JOB »
Continue the forum thread below about getaways within driving distance of San Diego, picking up right after its final line.

# Driving distance from San Diego for the furloughed



## melissy123 (Oct 2, 2013)

Now on my first whole day off as a furloughed Department of Homeland Security employee.  I don't see a quick end to the budget impasse.  So when the going gets tough, it's time to get out of town for a quick getaway.  We can go anywhere in driving distance from San Diego: Big Bear, Sedona, San Francisco, San Luis Obispo... Any size unit, 2,3 or 4 days.  Would want to be back in town on Monday, 10/7.


----------



## SunandFun83 (Oct 6, 2013)

*Sedona*

[Comment deleted.]

I can still get The Hyatt Pinon Pointe in Sedona for 2 nights starting Monday - Tuesday - or Wednesday.  

The Hyatt system charges for reservations and for guest certificates so I cannot do it really cheap.  If you are hoping soeone will just give you time, you might want to be explicit.


----------



## Rent_Share (Oct 6, 2013)

RECORDED INFORMATION »
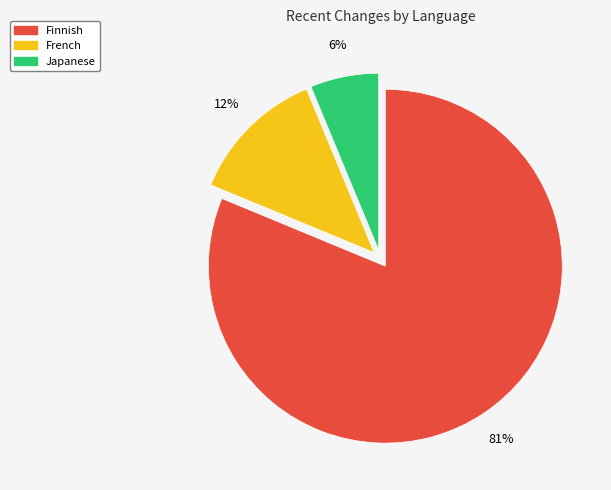

Between Finnish and Japanese, which is larger?

Finnish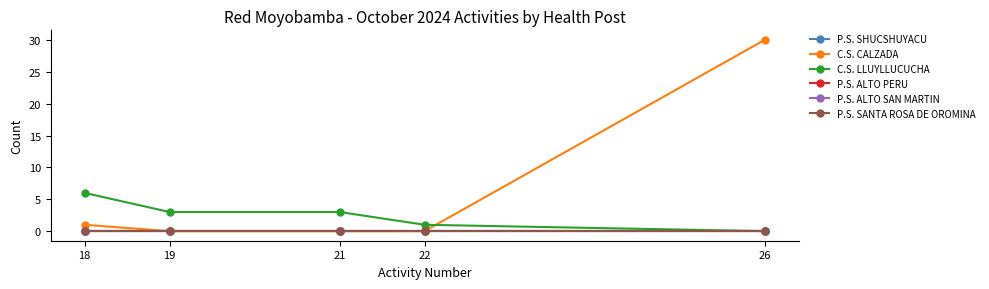

Does the chart have visible grid lines?

No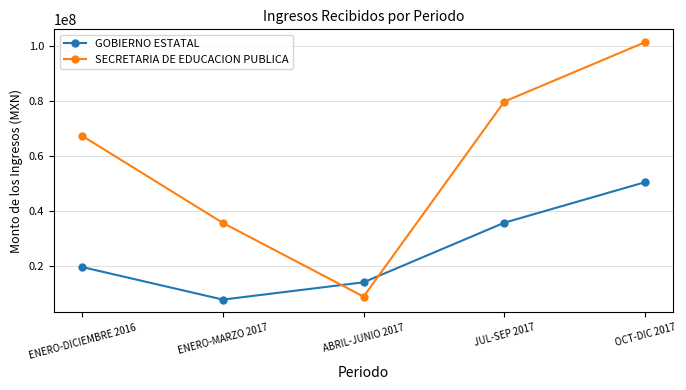

What is the label of the 4th point from the left?

JUL-SEP 2017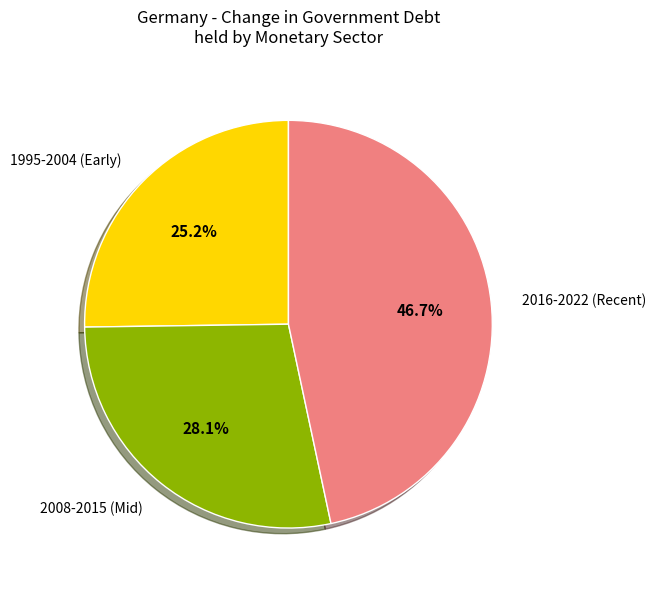

Count the number of slices in the pie.

3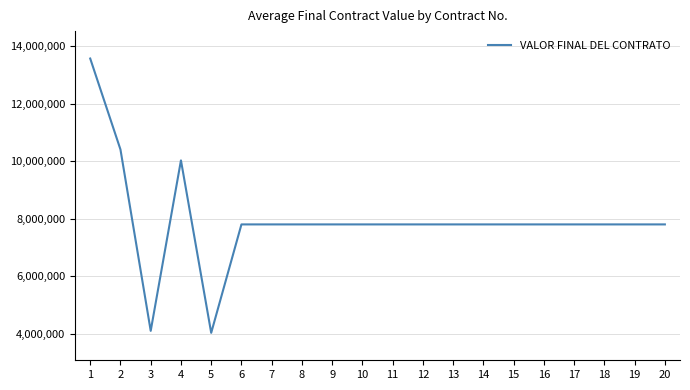

The value at 14 is 7800000. True or false?

True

EXERCISE ANSWER »
[Response to deleted question - deleted.]

I drove Sedona fro So Cal for a 3Day / 2 Night trip and found it a little further than I care for, for a 2 night trip

I10 or I8 the distance is about the same So Cal or San Diego


----------



## DeniseM (Oct 7, 2013)

SunandFun83 said:


> The Hyatt system charges for reservations and for guest certificates so I cannot do it really cheap.  If you are hoping soeone will just give you time, you might want to be explicit.



The *purpose* of this forum is to request *rentals*.  I see nothing indicating that the OP is asking for anything for free, but the  Max. asking price on this forum is *$100 per night*.  If you can't stay within the $100 limit - please don't post.  

I deleted your comment about her paycheck - just not necessary.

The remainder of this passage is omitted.